## WRITTEN INSTRUCTION
Gather every line of the listing below that contains the string "built", and copy each of those lines in full.

— Begin STORED DATA —

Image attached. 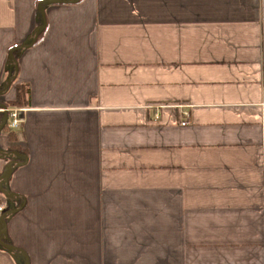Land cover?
Returning a JSON list of instances; mask_svg holds the SVG:
<instances>
[{
    "label": "crops",
    "instance_id": "crops-1",
    "mask_svg": "<svg viewBox=\"0 0 264 264\" xmlns=\"http://www.w3.org/2000/svg\"><path fill=\"white\" fill-rule=\"evenodd\" d=\"M39 1L0 0V264H264V0Z\"/></svg>",
    "mask_w": 264,
    "mask_h": 264
},
{
    "label": "trees",
    "instance_id": "trees-1",
    "mask_svg": "<svg viewBox=\"0 0 264 264\" xmlns=\"http://www.w3.org/2000/svg\"><path fill=\"white\" fill-rule=\"evenodd\" d=\"M41 2L46 1V0H40ZM39 1V2H40ZM44 21V20H43ZM42 21V24H43ZM42 24H38L37 27L39 28V31H37L35 37L31 38L27 43H25L24 45L21 46H17V47H12L11 51H10V62L13 68V73L10 75V84L15 82V78H16V71H17V60H18V55L19 52L21 50L22 47H27L29 45L34 44L35 42L39 41L43 31H44V25L42 26ZM15 91H16V97L13 101L10 102L11 105H15V106H24L27 104V97L29 94V89L27 87L26 84L24 83H16L15 84ZM9 138L11 140H15V133L13 131L9 132ZM9 153L10 154H14L15 157H17V159L15 161H10L9 166L7 168H11L12 165H10L11 163L16 165L17 163H19L22 158V156L25 153V150L23 148H20L18 145H14L11 146V148L9 149ZM14 157V159H15ZM4 214V212H3ZM6 214V212H5ZM4 223H5V218H4ZM0 243L6 247H8L9 249L13 250V251H18L21 250L19 247L15 246L14 244H12L11 242H9L7 239L5 238H0Z\"/></svg>",
    "mask_w": 264,
    "mask_h": 264
},
{
    "label": "built area",
    "instance_id": "built-area-1",
    "mask_svg": "<svg viewBox=\"0 0 264 264\" xmlns=\"http://www.w3.org/2000/svg\"><path fill=\"white\" fill-rule=\"evenodd\" d=\"M7 113H9L8 112V108H6V107H4L3 108ZM19 110H16V109H14V110H12L10 113H9V117H10V122L8 123V126L10 127V128H17L18 126H19V123H20V121H21V119L19 118ZM3 210H4V208H3V206L2 205H0V215L2 214V212H3Z\"/></svg>",
    "mask_w": 264,
    "mask_h": 264
},
{
    "label": "water",
    "instance_id": "water-1",
    "mask_svg": "<svg viewBox=\"0 0 264 264\" xmlns=\"http://www.w3.org/2000/svg\"><path fill=\"white\" fill-rule=\"evenodd\" d=\"M43 25H45V20L43 21L42 26H43ZM38 29H39L38 27H36V28L34 29V31H33V36H32L33 38L35 37V35H36ZM4 216H5V214H3V213L0 215V222L3 223V230H2L3 232H5V228H6V223H4Z\"/></svg>",
    "mask_w": 264,
    "mask_h": 264
},
{
    "label": "rangeland",
    "instance_id": "rangeland-1",
    "mask_svg": "<svg viewBox=\"0 0 264 264\" xmlns=\"http://www.w3.org/2000/svg\"><path fill=\"white\" fill-rule=\"evenodd\" d=\"M12 110H14V109H12V108H8V112L10 113ZM16 110H18V109H16ZM10 120V119H9Z\"/></svg>",
    "mask_w": 264,
    "mask_h": 264
}]
</instances>
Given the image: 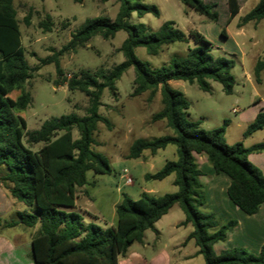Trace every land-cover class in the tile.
<instances>
[{
	"label": "trees",
	"instance_id": "1",
	"mask_svg": "<svg viewBox=\"0 0 264 264\" xmlns=\"http://www.w3.org/2000/svg\"><path fill=\"white\" fill-rule=\"evenodd\" d=\"M80 3L82 0H73ZM119 9L114 20L107 16L89 18L80 25L62 48L46 62H55L63 52H73L93 36L104 39L123 30L127 37L120 50L124 60L109 71L99 68L94 72L80 70L65 80L69 91H79L88 98L83 116L75 114L51 117L36 130L26 131V120L21 113L31 101L26 82L31 78V68L24 56L21 33L13 0H0V167L6 172L0 182L8 183L10 196L27 206L18 211L17 220L8 226L21 223L33 227L39 224L32 239L31 258L34 264H116V256H124L135 242H141L146 229L175 204L184 213L181 224L190 223L192 231L187 239H193L202 255L204 264H264V243L258 253L244 248H232L216 254L213 244L223 241L235 220L218 223L212 212L201 210L205 203L201 170L194 153H204L215 173H224L229 178L226 192L229 199L244 213L251 215L264 202V175L247 156L251 152L264 150V142L245 146L242 141L233 144L223 142L226 121L219 127L205 131L200 121L188 118L189 102L184 94L171 87L170 80L196 82L199 88L210 91L209 80L219 82L222 90L230 94L235 79L230 73L234 60L224 55H214L212 45L201 33L190 31L194 45L188 46L184 56L174 55L169 65L150 68L146 62L135 57L134 49L145 48L149 55H156L165 45L174 42L188 43V36L174 21H164L157 30L143 23L132 24L129 14L138 16L158 9L141 0H117ZM198 14L216 20L217 13L203 0H179ZM229 16L239 11L237 0H227ZM264 18V0H258L241 18L239 26L249 21ZM24 22L29 24L28 15ZM45 31L52 27L49 15L39 22ZM221 34L226 36L225 29ZM132 66L135 72L132 95L145 91L154 94L159 90L162 108L153 113L152 120H166L173 131L151 139L137 138L130 145L128 157L139 158L145 150L155 153L167 145L176 146L177 158L167 160L158 170L145 174L146 180H160L174 174L177 191L154 196L142 191L132 199L123 193L115 206L113 225L101 226L93 221L85 223L82 215L72 210L77 191L88 183L86 173L107 174L111 167L101 155L94 151L93 134L97 123L110 126L108 120L98 113L100 97L105 88H113L114 81ZM264 70V56L256 60L254 75L260 81L259 72ZM17 92L13 97L12 93ZM264 127V109L249 123L244 135ZM78 136H74V131ZM41 144L39 148L33 146Z\"/></svg>",
	"mask_w": 264,
	"mask_h": 264
},
{
	"label": "rangeland",
	"instance_id": "2",
	"mask_svg": "<svg viewBox=\"0 0 264 264\" xmlns=\"http://www.w3.org/2000/svg\"><path fill=\"white\" fill-rule=\"evenodd\" d=\"M203 1L210 4L212 10L217 13L216 20L198 14L179 0H141L144 4L154 5L159 15L148 12L138 16L132 11L128 17L130 23H143L151 30H157L164 21L172 20L185 32L189 40L188 43L174 42L165 45L156 55H149L144 47L138 46L134 49V54L138 60L146 62L153 69L169 65L174 55L184 56L187 47L194 45L188 34L196 30L210 41L214 55L232 58L234 66L230 73L235 83L230 94H226L221 84L213 80H209L210 91L202 90L196 82L181 80H172L171 87L184 94L189 102L188 118L193 121L199 120L201 129L208 131L221 126L226 121L223 142L233 144L241 141L242 133L247 127V123L240 120L239 111L247 109L254 102L252 86H257L260 95L264 97V70L258 74L260 83L256 82L254 75L256 60L264 56V18L257 22L249 21L238 25L242 16L253 8L258 0H237L239 11L229 20L227 0ZM13 6L16 10L25 60L32 73L25 84L31 101L22 112L26 120V131L38 129L44 120L51 117L67 114L83 116L88 106V98L79 91H69L65 80L80 70L94 72L101 68L109 71L121 63L124 55L120 47L127 33L119 30L107 39L95 35L75 51L58 55L61 74L55 62L46 61L59 52L68 42L71 34L87 19L107 16L110 20H114L119 2L117 0H82L80 3L73 0H13ZM26 15L29 24L24 22ZM46 15L51 18L50 31H45L39 26V22ZM222 29H225L226 36L221 34ZM134 76L133 67H128L114 81L113 88H105L101 94L98 113L108 120L110 126H106L103 122L97 123V129L93 134L95 143L92 148L108 162L111 171L107 174H95L91 171L86 173L88 183L82 188H86L88 194L92 196L87 208L96 211L99 218L91 219L84 211L78 210L84 222L91 220L101 226H109L108 222L115 218L112 202L123 193L136 198L143 187H151L154 196L177 191V186L173 182L174 174L160 180H146L143 177L145 173L158 170L167 160H175L177 158L175 145L169 144L153 154L145 150L143 157H128L130 145L135 139H151L173 134L165 119L152 120L153 113L162 108L159 90L157 89L154 94L145 91L132 95ZM16 94L17 92H14L12 96L15 97ZM74 136H78L76 130ZM40 145L36 144L33 148L37 149ZM123 168H127L132 177L133 183L130 185L124 184V179L120 176ZM5 171L4 165L1 166L0 173ZM82 192L81 196L84 195ZM82 201L83 198L78 199V203ZM23 207L27 210V206ZM170 213H175L172 219L184 218L183 211L177 205L173 206ZM165 224V222L156 224L161 230L159 244L165 240L169 242V246L181 243L193 229L192 225H178L171 234ZM21 227L26 233L34 230V227L24 225ZM146 233L149 235L151 230ZM138 245L140 246L135 242L131 247L136 248ZM193 247L196 246L190 240L186 249L190 251ZM191 264H204V259L201 255L197 256L193 258Z\"/></svg>",
	"mask_w": 264,
	"mask_h": 264
},
{
	"label": "crops",
	"instance_id": "3",
	"mask_svg": "<svg viewBox=\"0 0 264 264\" xmlns=\"http://www.w3.org/2000/svg\"><path fill=\"white\" fill-rule=\"evenodd\" d=\"M171 81L172 80L169 81L170 85ZM260 81L257 83H260ZM252 87L253 97L255 99L254 102L247 109H242L239 111L240 120L247 123V126L253 121L256 114L264 109V97L260 95L257 86L254 85ZM233 110H237V108H233ZM21 115L23 116L22 113ZM244 131L242 133V139L240 140L245 146H250L258 142H264V127L253 131L248 135H244ZM194 156L198 168L202 172V174L199 176V181L202 184L205 203L201 207V210L212 212L215 216V219L220 224L231 219L236 221L235 226H233V228L227 232L225 239L213 244L214 252L216 254H220L225 250L240 247L251 253H258L261 245L264 243V202L260 204L256 213L251 215L244 213L229 199L227 195L226 189L230 178L224 173H215L213 167L208 165L210 163L207 161L206 155L204 153H194ZM141 157H143V155ZM247 158L252 164L259 168L264 175V150L251 152L248 154ZM5 172L0 173V176L4 175ZM117 191H119L118 187ZM142 191H146L150 194L153 193L151 187H143L141 188L140 192H138V196L136 198L139 197ZM81 192L84 195L81 196ZM120 193L122 192L120 191ZM79 198H83L81 203H78ZM121 198L122 194L119 198L113 200V209H115L116 204L120 202ZM91 200L92 196L88 194L86 188H79L77 191V197L75 199V205L72 210L77 212L78 210L84 211L89 216V218L92 219L97 217L98 219L99 217L97 216V212L87 208V203ZM22 204L23 203L16 201L10 196L8 191V183L1 181L0 264H34L31 258L32 239L38 231L39 224L37 223L35 226H33L34 230L27 233L21 227V225H23L21 223H17L12 226L7 225L9 221L17 220L16 213L18 211L25 210L23 207L24 205ZM173 206L168 210L167 213L162 215L154 223V228L150 229L151 233L149 235L146 233L149 229L145 230L142 241L136 242L139 243L140 246L138 245L136 248L130 246L124 256H116V264H191L193 258L201 255L198 253V247L196 246L194 240L187 239L188 234L178 245L176 244L169 246V242H166L165 240L159 244L161 230L156 227V224H163L165 222V225L168 226L167 231H169L171 234L178 225H183L181 222L184 220V218L182 220L172 219L175 214L170 213ZM90 221H86L85 223ZM114 221L115 218L113 221H109L108 224L113 225ZM185 225L191 224L188 223ZM190 240L194 242L196 247H193L190 251H188L186 246L189 244Z\"/></svg>",
	"mask_w": 264,
	"mask_h": 264
},
{
	"label": "built area",
	"instance_id": "4",
	"mask_svg": "<svg viewBox=\"0 0 264 264\" xmlns=\"http://www.w3.org/2000/svg\"><path fill=\"white\" fill-rule=\"evenodd\" d=\"M120 176L124 179V183H125V184H132V183H133L132 177H131V175L129 174L127 168H123V169H122V171H121V175H120Z\"/></svg>",
	"mask_w": 264,
	"mask_h": 264
}]
</instances>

— End STORED DATA —

## FINISHED TASK
    "label": "built area",
    "instance_id": "built-area-1",
	"label": "built area",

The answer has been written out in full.